All this talk about humans being an integral part of reality instead of just observers of it seems like a new age version of the classic Earth as the center of the universe idea. I agree that we can't know reality objectively, as our perceptions are subjective to us, but the universe will still be there if we all died tomorrow. The planets will still revolve around the sun, stars will still burn, the galaxy will still be hurtling through space. This means an objective reality must exist, even if we could never experience it without our subjective perceptions.
 
Read Bishop George Berkeley.

Briefly and thus somewhat inaccurately, He held everything is only ideas in some mind. Modern philosophers also recognize the "other minds" problem. I.e. I cannot be sure there is anyone else like me that has thoughts, feelings and a mind.

Personally, I think there does exist a material universe without any perceiver required (IN CONTRAST TO THE GOOD BISHOP) but this cannot be proved.
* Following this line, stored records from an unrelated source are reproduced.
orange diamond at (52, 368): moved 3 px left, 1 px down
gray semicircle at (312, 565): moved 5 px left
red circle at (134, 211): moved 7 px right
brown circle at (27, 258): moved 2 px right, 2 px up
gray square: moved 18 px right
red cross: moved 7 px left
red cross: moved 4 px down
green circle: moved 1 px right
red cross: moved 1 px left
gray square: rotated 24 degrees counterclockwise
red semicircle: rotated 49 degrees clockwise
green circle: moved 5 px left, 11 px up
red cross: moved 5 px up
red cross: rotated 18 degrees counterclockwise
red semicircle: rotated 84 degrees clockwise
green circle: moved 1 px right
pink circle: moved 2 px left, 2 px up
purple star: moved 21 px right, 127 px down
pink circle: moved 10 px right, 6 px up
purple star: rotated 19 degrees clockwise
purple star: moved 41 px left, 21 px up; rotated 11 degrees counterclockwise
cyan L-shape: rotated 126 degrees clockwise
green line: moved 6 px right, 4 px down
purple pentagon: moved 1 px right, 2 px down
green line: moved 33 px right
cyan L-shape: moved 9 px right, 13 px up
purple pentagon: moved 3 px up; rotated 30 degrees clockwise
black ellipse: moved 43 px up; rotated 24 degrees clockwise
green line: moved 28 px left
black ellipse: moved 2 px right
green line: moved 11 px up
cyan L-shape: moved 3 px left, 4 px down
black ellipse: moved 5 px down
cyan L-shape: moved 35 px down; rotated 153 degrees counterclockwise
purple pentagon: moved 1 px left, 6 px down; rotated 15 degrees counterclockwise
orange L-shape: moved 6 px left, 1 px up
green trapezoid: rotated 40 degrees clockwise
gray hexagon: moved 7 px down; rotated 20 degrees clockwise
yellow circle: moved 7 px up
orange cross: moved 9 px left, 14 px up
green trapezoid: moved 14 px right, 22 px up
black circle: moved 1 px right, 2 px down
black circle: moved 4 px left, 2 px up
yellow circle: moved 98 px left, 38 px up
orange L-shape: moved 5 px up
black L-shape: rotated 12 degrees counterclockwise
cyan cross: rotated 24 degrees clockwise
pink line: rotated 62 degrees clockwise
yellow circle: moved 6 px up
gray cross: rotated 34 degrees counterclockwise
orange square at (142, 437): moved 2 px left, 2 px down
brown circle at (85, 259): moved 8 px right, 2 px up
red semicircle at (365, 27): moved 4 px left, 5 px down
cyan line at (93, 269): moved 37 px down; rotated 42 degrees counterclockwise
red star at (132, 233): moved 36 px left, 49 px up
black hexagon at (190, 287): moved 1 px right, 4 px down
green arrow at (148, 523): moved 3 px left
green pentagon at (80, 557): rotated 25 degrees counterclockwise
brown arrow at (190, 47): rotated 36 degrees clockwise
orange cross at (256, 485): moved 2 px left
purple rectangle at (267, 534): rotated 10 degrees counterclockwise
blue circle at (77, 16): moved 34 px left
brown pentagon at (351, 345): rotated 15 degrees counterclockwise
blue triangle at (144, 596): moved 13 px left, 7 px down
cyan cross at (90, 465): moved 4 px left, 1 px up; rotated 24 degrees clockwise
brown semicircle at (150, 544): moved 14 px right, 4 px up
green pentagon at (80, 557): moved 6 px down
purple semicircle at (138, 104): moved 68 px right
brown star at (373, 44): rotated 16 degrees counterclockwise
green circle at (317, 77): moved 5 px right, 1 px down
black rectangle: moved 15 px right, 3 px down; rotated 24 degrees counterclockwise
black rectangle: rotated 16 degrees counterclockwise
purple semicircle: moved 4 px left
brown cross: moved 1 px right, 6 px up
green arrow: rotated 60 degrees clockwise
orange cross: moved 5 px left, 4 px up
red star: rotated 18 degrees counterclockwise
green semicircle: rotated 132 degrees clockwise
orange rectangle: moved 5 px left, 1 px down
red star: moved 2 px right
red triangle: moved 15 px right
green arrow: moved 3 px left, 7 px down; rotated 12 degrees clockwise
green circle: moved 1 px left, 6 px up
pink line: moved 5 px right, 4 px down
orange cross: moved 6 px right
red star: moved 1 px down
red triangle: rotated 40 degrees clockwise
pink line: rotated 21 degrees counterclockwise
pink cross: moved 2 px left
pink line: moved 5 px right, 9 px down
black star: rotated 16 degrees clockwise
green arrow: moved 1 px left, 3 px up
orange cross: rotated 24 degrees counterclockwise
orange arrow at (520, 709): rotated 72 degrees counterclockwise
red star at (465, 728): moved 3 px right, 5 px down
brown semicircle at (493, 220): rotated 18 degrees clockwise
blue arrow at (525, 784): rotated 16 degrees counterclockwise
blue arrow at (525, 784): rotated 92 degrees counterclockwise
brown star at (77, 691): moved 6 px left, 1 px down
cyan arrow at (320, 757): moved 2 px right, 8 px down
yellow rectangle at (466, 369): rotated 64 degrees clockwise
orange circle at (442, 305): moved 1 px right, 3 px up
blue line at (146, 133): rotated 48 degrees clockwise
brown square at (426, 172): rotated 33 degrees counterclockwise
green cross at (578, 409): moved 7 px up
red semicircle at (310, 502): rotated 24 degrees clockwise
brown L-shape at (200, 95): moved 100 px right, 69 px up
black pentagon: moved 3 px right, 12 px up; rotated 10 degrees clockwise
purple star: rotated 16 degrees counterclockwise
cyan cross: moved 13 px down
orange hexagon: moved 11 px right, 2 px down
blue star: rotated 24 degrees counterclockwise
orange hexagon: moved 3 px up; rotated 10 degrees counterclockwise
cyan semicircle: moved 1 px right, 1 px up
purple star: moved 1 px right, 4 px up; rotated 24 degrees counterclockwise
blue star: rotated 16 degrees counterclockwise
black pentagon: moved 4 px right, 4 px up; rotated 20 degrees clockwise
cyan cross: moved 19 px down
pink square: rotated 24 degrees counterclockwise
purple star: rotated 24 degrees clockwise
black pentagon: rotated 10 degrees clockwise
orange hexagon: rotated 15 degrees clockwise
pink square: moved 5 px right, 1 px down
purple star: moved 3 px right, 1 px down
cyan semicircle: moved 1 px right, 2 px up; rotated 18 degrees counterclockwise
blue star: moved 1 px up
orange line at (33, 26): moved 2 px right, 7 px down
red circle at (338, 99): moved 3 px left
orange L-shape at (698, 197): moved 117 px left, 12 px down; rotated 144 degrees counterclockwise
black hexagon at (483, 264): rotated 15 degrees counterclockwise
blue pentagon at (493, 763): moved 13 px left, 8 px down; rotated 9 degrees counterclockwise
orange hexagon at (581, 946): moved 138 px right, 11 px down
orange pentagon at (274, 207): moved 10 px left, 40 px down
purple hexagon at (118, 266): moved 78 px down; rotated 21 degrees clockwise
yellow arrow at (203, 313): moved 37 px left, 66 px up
I especially like Berkeley’s reason for the perceived world to follow natural laws -namely only if they exist can God work miracles as miracles are violations of the natural laws. In Berkeley's POV he was a lesser spirit creation of the mind of a greater spirit, God. Everything was God or the mind of God.

There's a well-known anecdote about Berkeley's immaterialism and "ingenious sophistry" in Boswell's Life of Johnson.

Boswell explained Berkeley's argument to Dr Johnson and said it couldn't be refuted. Johnson answered, striking his foot with mighty force against a large stone, till he rebounded from it -- "I refute it thus."

(I agree with you and believe an external world does exist independently of any observer. But I can't prove it.)